(T-U 5, nov-déc 1998, p.1)

ÉDITORIAL
Trop, c'est trop !

Jamais une rentrée n'avait été marquée par tant d'agressions du gouvernement contre les étudiants.
Contre la qualité de nos études: Allègre s'apprête à appliquer le rapport Attali qui préconise l'autonomie des facs, leur livraison pieds et poings liés aux intérêts privés (ainsi les présidents d'Université ne seraient plus des profs mais des représentants du patronat !), la destruction de la cohérence des cursus au profit d'une professionalisation à courte vue, bref, la fin de l'université publique, déjà mise à mal par la réforme Bayrou. Ce n'est pas par hasard que c'est maintenant qu'il oblige Paris IV à appliquer cette réforme (voir p. 2).
Contre nos conditions d'études: pas un poste d'enseignant en plus au budget 1999 ! Les besoins sont criants, mais Allègre ne veut pas le savoir.
Contre leur financement. Tandis que les belles promesses du Plan social étudiant restent lettre morte, Allègre entreprend la destruction du statut de surveillant. On remplace les pions par des emplois-jeunes, qui travaillent plus, sont moins payés, et, surtout, sont ainsi obligés d'arrêter leurs études, alors que le pionicat est un moyen de les continuer.
Contre notre principal débouché. Qui aurait pu croire, en voyant 500 000 lycéens dans la rue pour protester contre les classes surchargées et les vacances de postes, qu'il y avait trop de profs dans ce pays ? Allègre avait fini par promettre 3000 enseignants de plus: il supprime encore des postes au CAPES et à l'Agrégation.

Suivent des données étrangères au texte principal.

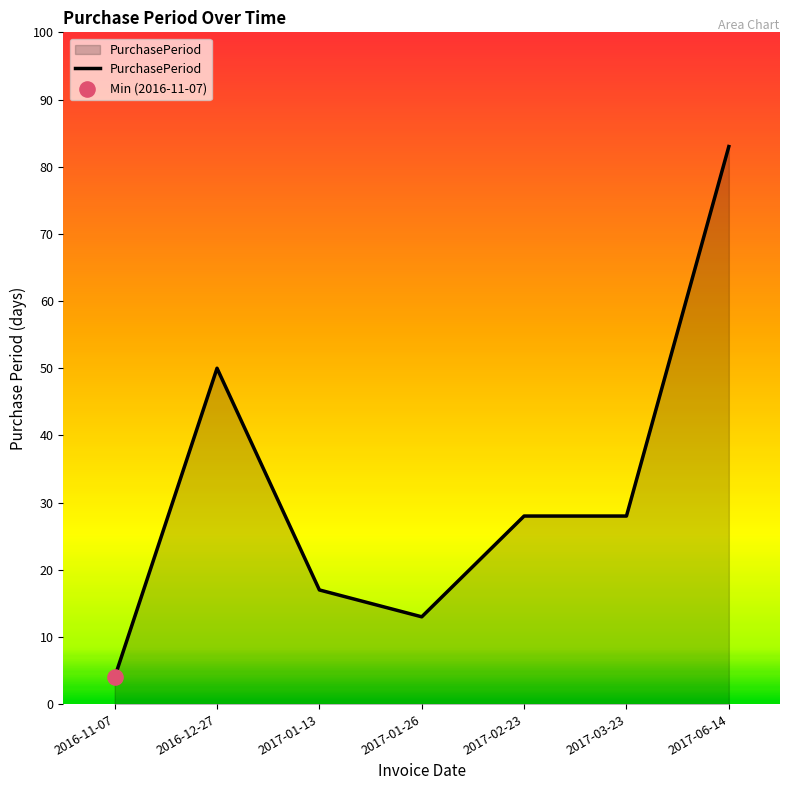

What is the change in value from 2017-01-13 to 2017-02-23?

+11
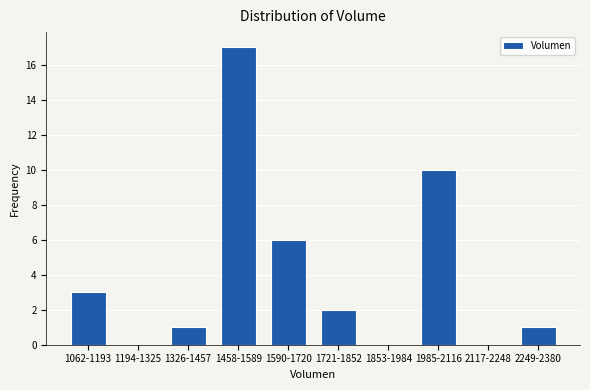

Reading left to right, transcribe all the data shown in this chart.

1062-1193=3	1194-1325=0	1326-1457=1	1458-1589=17	1590-1720=6	1721-1852=2	1853-1984=0	1985-2116=10	2117-2248=0	2249-2380=1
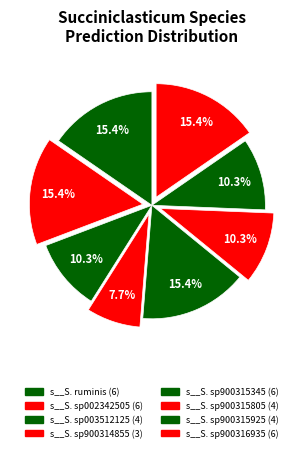

How many slices are in this pie chart?

8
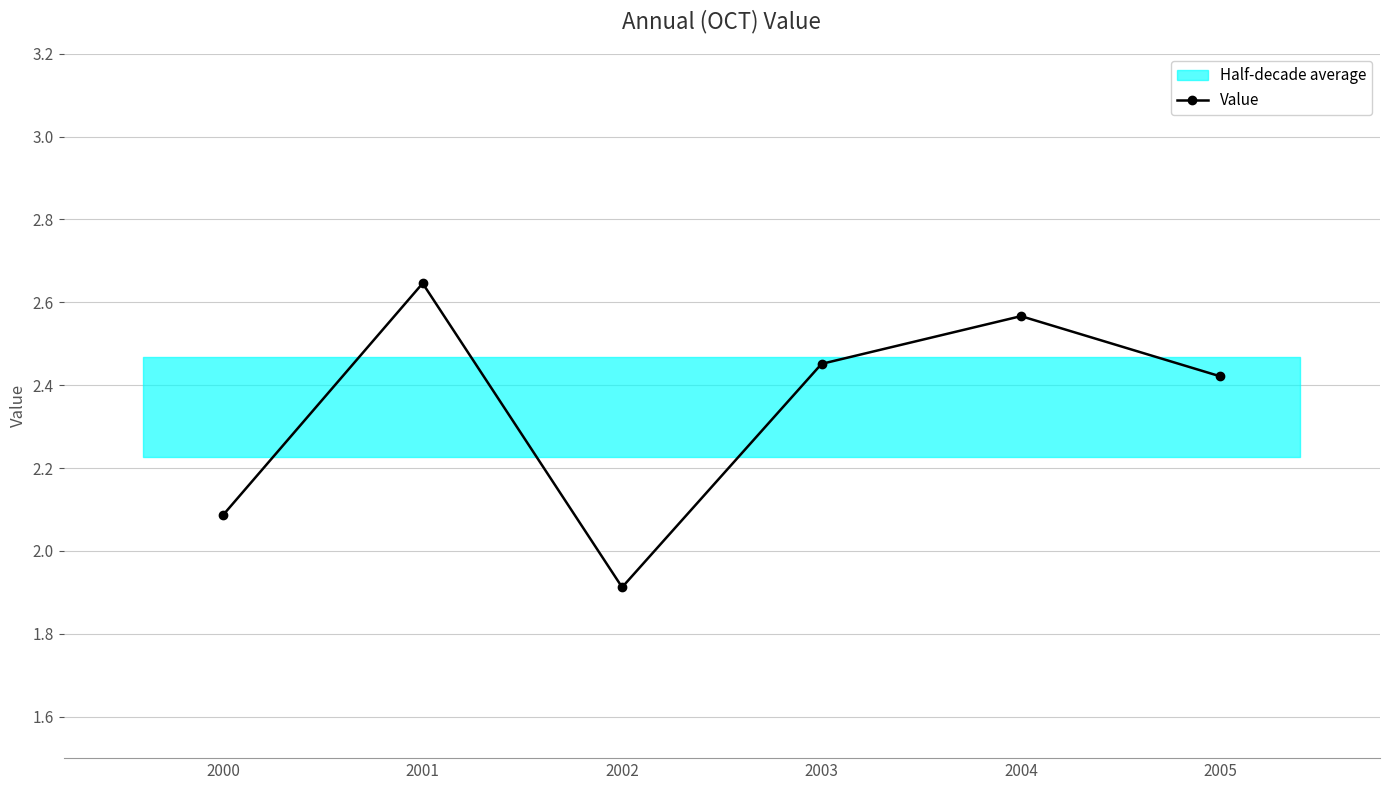

How many interior local peaks (higher than both neighbors) does the data have?

2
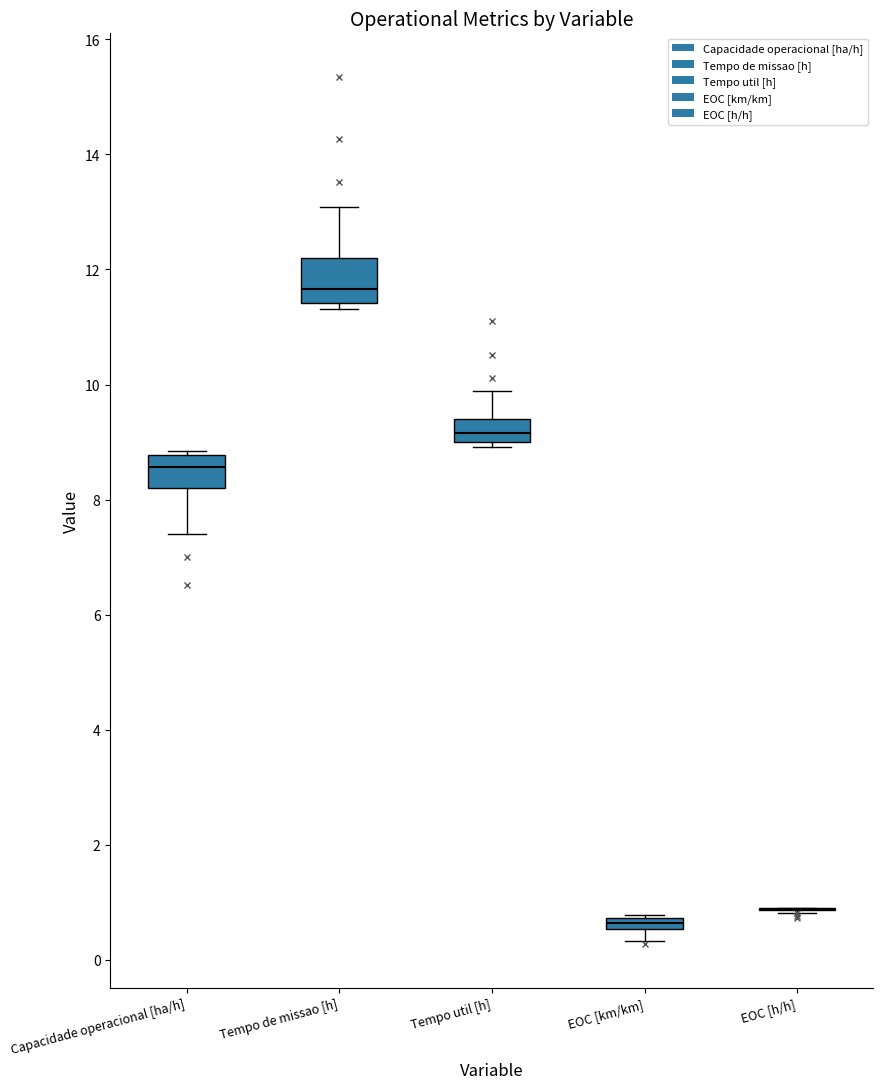

Comparing the boxes themselves (not the whiskers), which one is the tallest?

Tempo de missao [h]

Jamais les étudiants n'avaient été traités avec un tel mépris. Le pouvoir se croit tout permis contre nous parce qu'il est désormais convaincu que nous ne pouvons rien contre lui.
Devant toutes ces attaques, nous entendons les étudiants de Paris IV dire "C'est bien triste, mais nous n'y pouvons rien", sans parler de ceux qui se donnent bonne conscience en accusant les syndicats de ne rien faire.
C'est de ce type de raisonnement qu'il faut sortir. C'est à chacun de vous de prouver à Allègre et Jospin qu'ils ont tort de compter sans vous.
L'UNEF peut vous informer, c'est à cela que sert ce Trait d'Union, elle peut appeler à des AG et à des manifestations, comme elle l'a fait le 5 novembre. Elle ne peut pas manifester à votre place (est-il utile de vous dire que ceux qui prétendent le faire après s'être fait "mandater" par vous vous prennent pour des idiots ?).
Par le passé, la mobilisation des étudiants a mis en échec les projets dirigés contre l'Université (Devaquet en 86, Jospin en 92, Balladur en 94). Leur passivité actuelle est le plus beau cadeau qu'ils puissent faire au pouvoir. Il lui est très facile d'agir sans eux: aucun gouvernement n'a jamais pu agir contre eux quand ils étaient mobilisés

Depuis plusieurs jours, un mouvement étudiant se développe dans de nombreuses facs (Amiens, Montpellier, Toulouse, Limoges, Lille, Rouen, Caen...). Vendredi, une AG de plus de 200 étudiants s'est tenue à Tolbiac.
C'est désormais à chacun de nous de réfléchir aux formes que ce mouvement peut prendre à Paris IV.